* _What you should do_: Below are some records. Quote exactly the lines from the one that contains "framed print: none" through the last, both included, and leave out the pictures.

* _Records to use_:
+ + + +

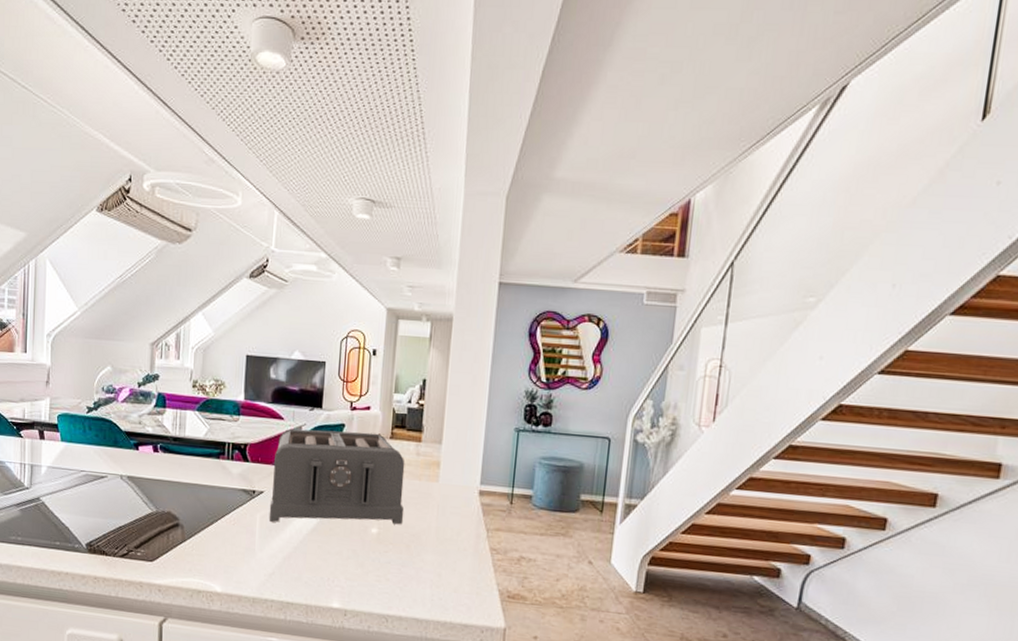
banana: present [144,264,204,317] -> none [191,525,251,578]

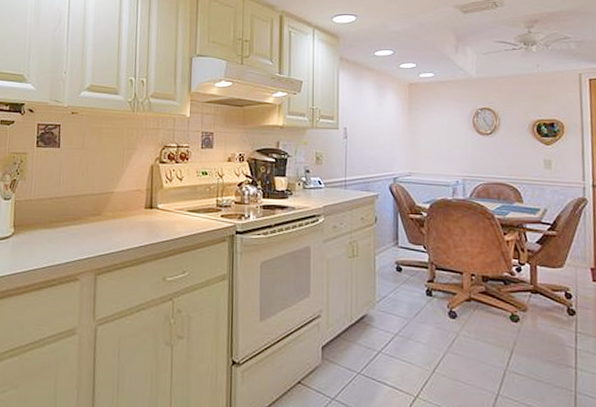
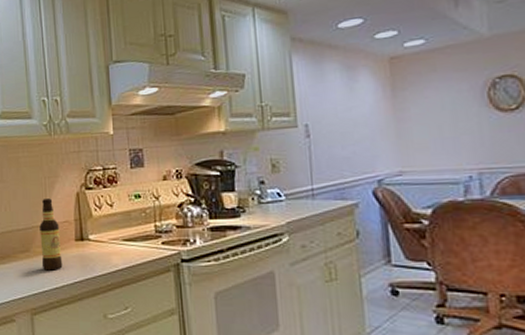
bottle: none [111,168,132,234] -> present [39,198,63,271]

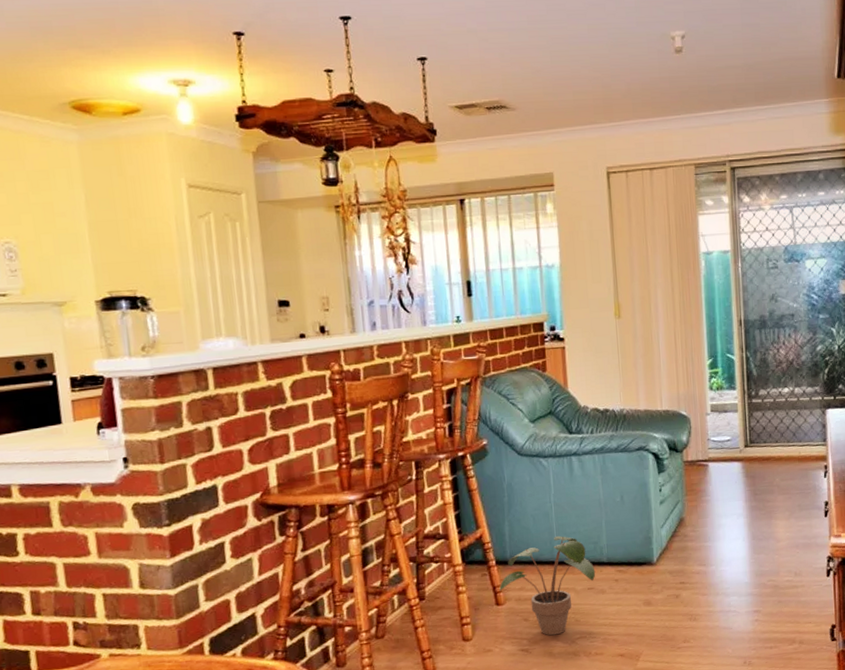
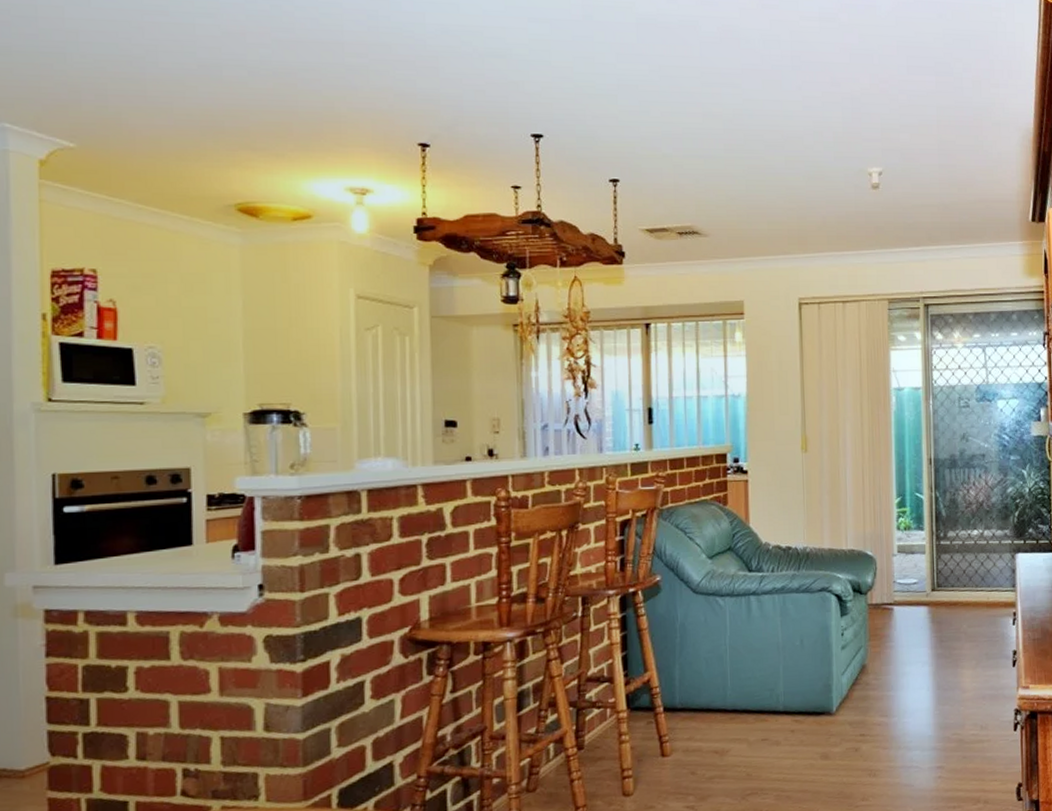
potted plant: present [499,535,596,636] -> none [666,681,771,791]

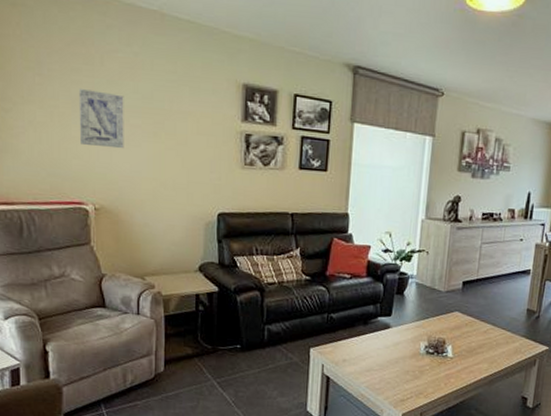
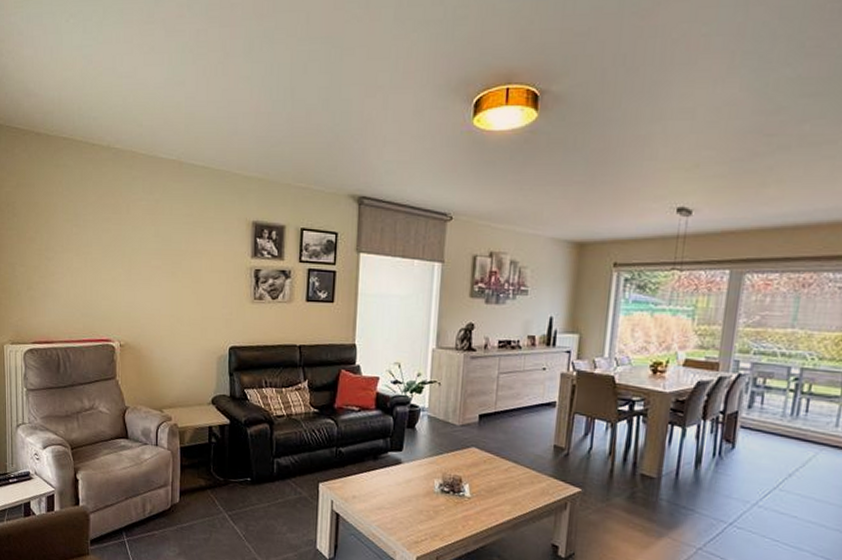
wall art: present [78,88,124,149] -> none [108,235,147,289]

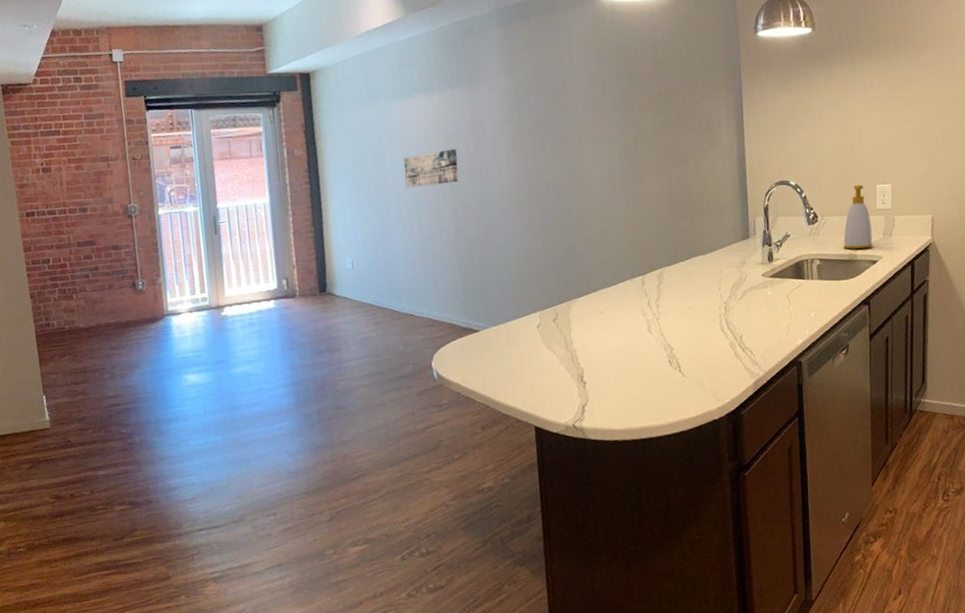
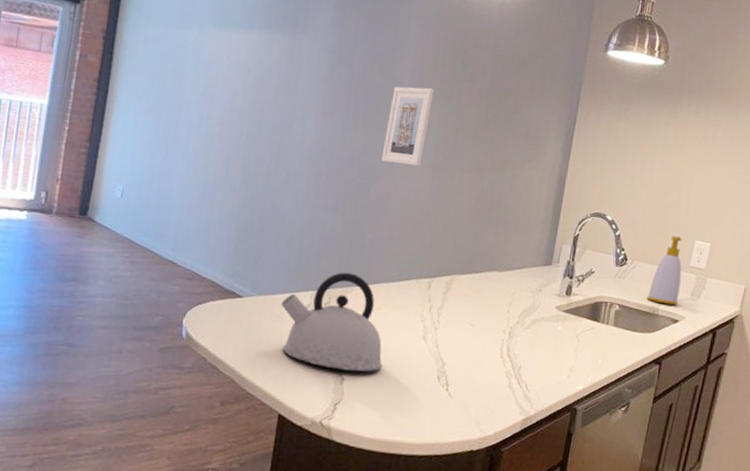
wall art: present [404,148,459,188] -> none [200,92,263,132]
kettle: none [514,287,617,376] -> present [281,272,382,372]
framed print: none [571,106,611,181] -> present [381,86,434,166]

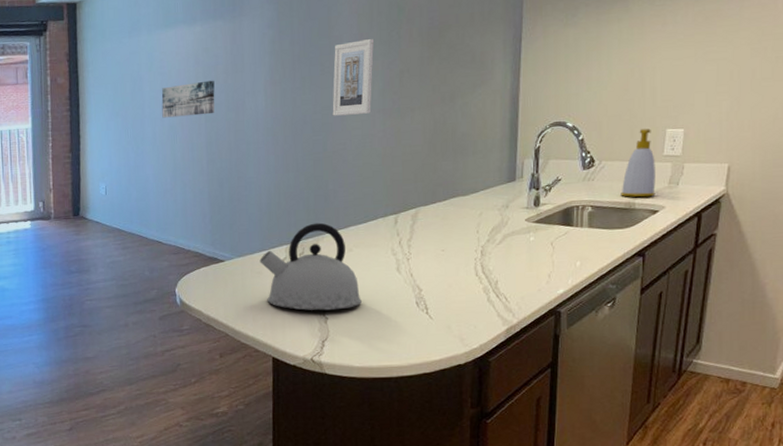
wall art: none [200,92,263,132] -> present [161,80,215,118]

+ + + +

* _Result of the task_:
framed print: none [571,106,611,181] -> present [381,86,434,166]

wall art: none [200,92,263,132] -> present [161,80,215,118]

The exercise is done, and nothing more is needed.